When movies become better at downloading, may experiment to see how this works thru the drive. Question is will the computer processor be able to cope though? :)

10. On June 14th, 2006 at 6:43 pm Steve said:

I’m using a Maxtor 1 Touch 300 gigger..
I use it with SuperDuper and it’s been fine, however this is the 2nd one I have. Eight months after I initially started using it the Maxtor just stopped working. Couldn’t mount it or access it at all. No idea why. I returned it to the place I bought it and 10 days later I had a new one.
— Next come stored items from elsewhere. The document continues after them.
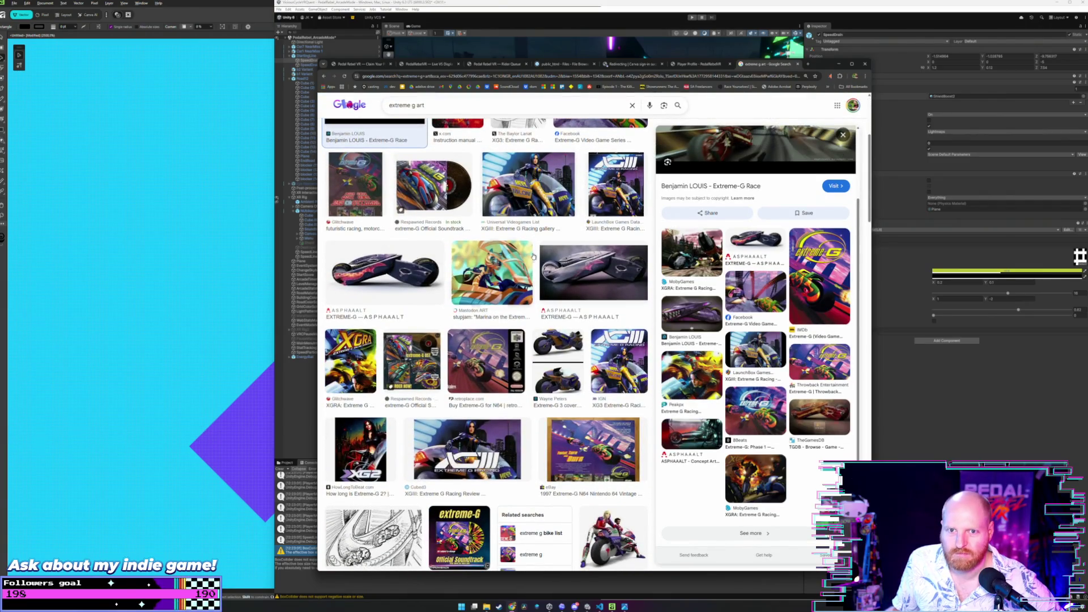
scroll(534, 255, down, 2)
scroll(500, 240, down, 2)
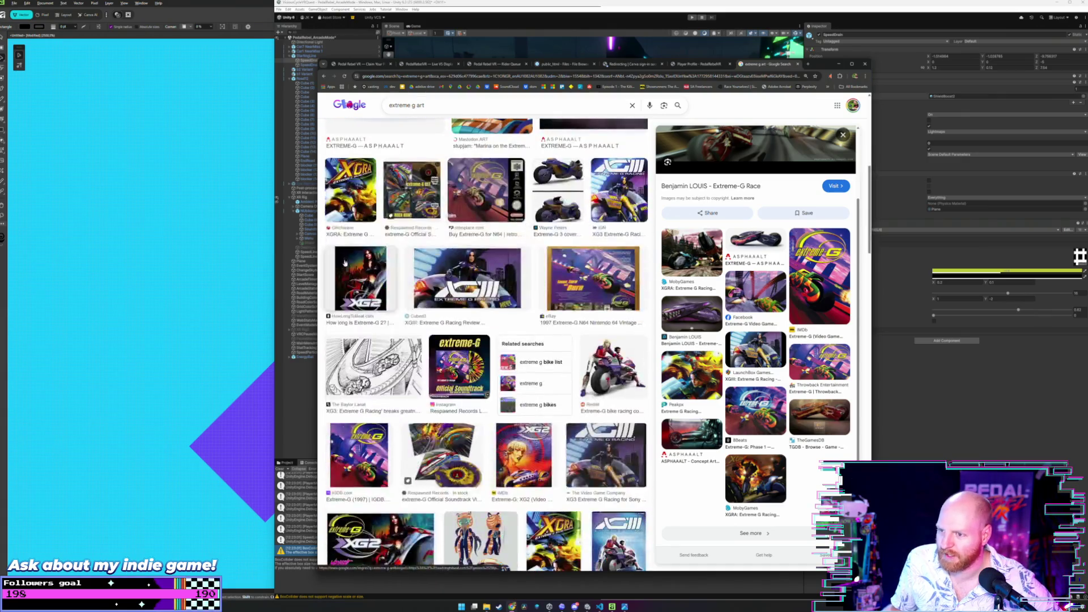
scroll(454, 274, down, 3)
scroll(455, 274, down, 3)
scroll(454, 274, down, 3)
scroll(455, 274, down, 2)
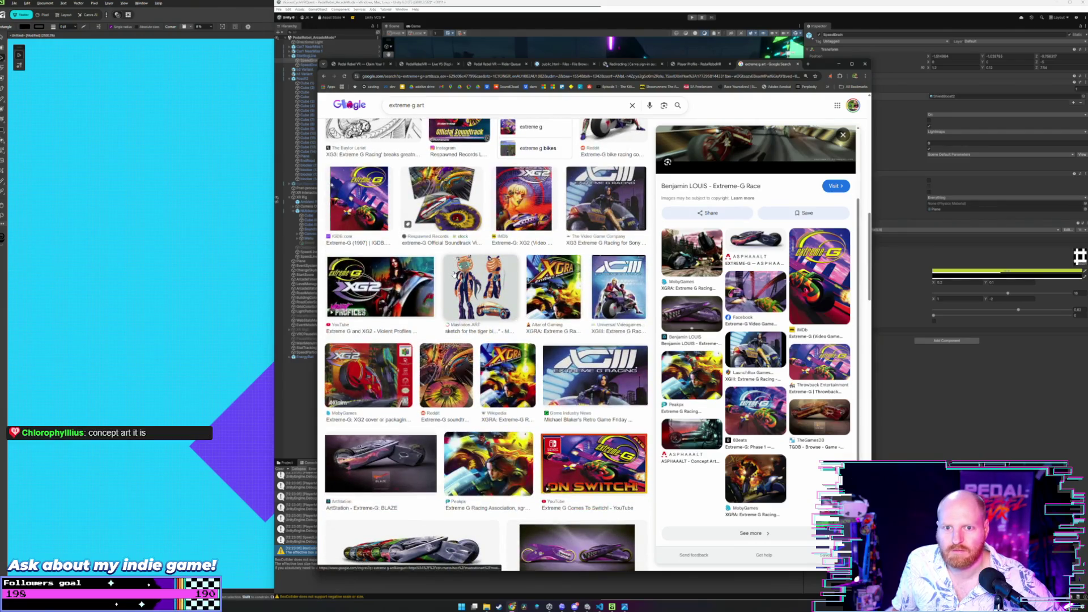
scroll(453, 275, up, 3)
scroll(453, 275, up, 3)
scroll(453, 275, up, 3)
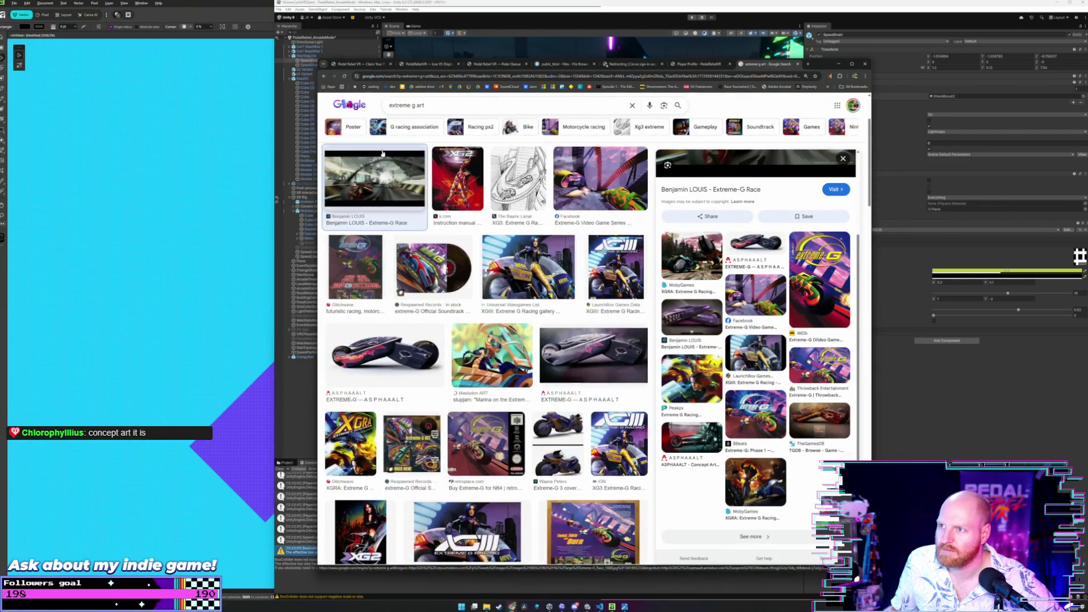
- Search 'extreme g concept art', preview the neon motorcycle tunnel image and open its Reddit post
click(415, 105)
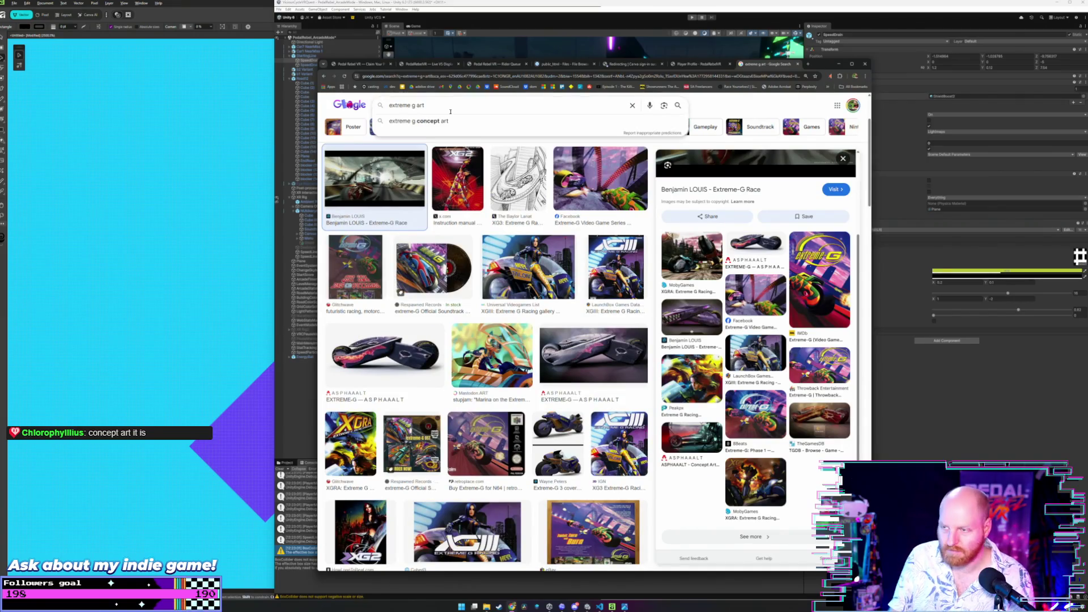
text(concept)
key(Return)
Hope I don’t have to do this again in a few months…

11. On June 16th, 2006 at 9:57 pm Luke said:

I’ve had a Lacie d2 320GB for about a year now – no problems at all. The build quality is extremely sturdy – a chunk of aluminium essentially!

Spec:

1 x FireWire 400
2 x FireWire 800
1 x USB2
No fan (aluminium case disipates the heat)

Only issues are the external power supply, a little bit of noise (noisier than my Mac Mini), and I’m sure that an aluminium case isn’t the lightest option – if that is an issue.

I would definately recommend it.

12. On June 20th, 2006 at 2:26 pm kubox said:

I have a G-TECH G-Drive – http://www.g-technology.com/Products/G-DRIVE.cfm

It’s FW & bootable (I recomend SuperDuper! for making clones), the case feels the most rigid and tough out of any I’ve tried, and it has a great cooling system that negates the need for a fan. Hard drive can be slightly noisy when it spins-up, but you can’t hear it too much over my mini.

Oh, plus it looks cool in a kind-of industrial way.